• Action item:
Each line that contains the word "down" counts once; give the total for the records below and nothing else.
(Given information)
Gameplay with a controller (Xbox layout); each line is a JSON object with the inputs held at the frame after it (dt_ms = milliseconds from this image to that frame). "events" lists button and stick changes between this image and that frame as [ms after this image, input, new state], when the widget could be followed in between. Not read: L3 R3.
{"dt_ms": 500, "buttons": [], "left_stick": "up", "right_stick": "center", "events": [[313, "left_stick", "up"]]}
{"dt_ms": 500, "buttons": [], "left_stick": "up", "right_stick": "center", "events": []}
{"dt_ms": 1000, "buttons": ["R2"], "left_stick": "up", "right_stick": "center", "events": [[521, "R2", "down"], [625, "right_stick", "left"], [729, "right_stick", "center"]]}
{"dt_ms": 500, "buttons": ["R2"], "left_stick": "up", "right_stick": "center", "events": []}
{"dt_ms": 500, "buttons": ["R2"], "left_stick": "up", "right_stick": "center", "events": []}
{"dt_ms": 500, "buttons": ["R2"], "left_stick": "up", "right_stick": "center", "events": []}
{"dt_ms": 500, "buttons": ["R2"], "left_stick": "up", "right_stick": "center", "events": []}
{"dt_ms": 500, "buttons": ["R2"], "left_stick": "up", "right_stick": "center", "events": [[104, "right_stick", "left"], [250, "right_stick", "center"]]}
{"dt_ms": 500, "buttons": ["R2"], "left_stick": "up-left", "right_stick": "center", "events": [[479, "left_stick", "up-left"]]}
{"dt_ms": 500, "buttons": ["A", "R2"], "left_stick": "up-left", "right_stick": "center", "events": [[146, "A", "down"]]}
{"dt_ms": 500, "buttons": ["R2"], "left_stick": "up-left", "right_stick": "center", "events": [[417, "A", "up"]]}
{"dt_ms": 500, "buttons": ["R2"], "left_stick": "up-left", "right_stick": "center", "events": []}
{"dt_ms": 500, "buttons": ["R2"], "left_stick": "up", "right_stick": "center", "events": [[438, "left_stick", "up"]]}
(End Given information)
• Solution to the exercise:
2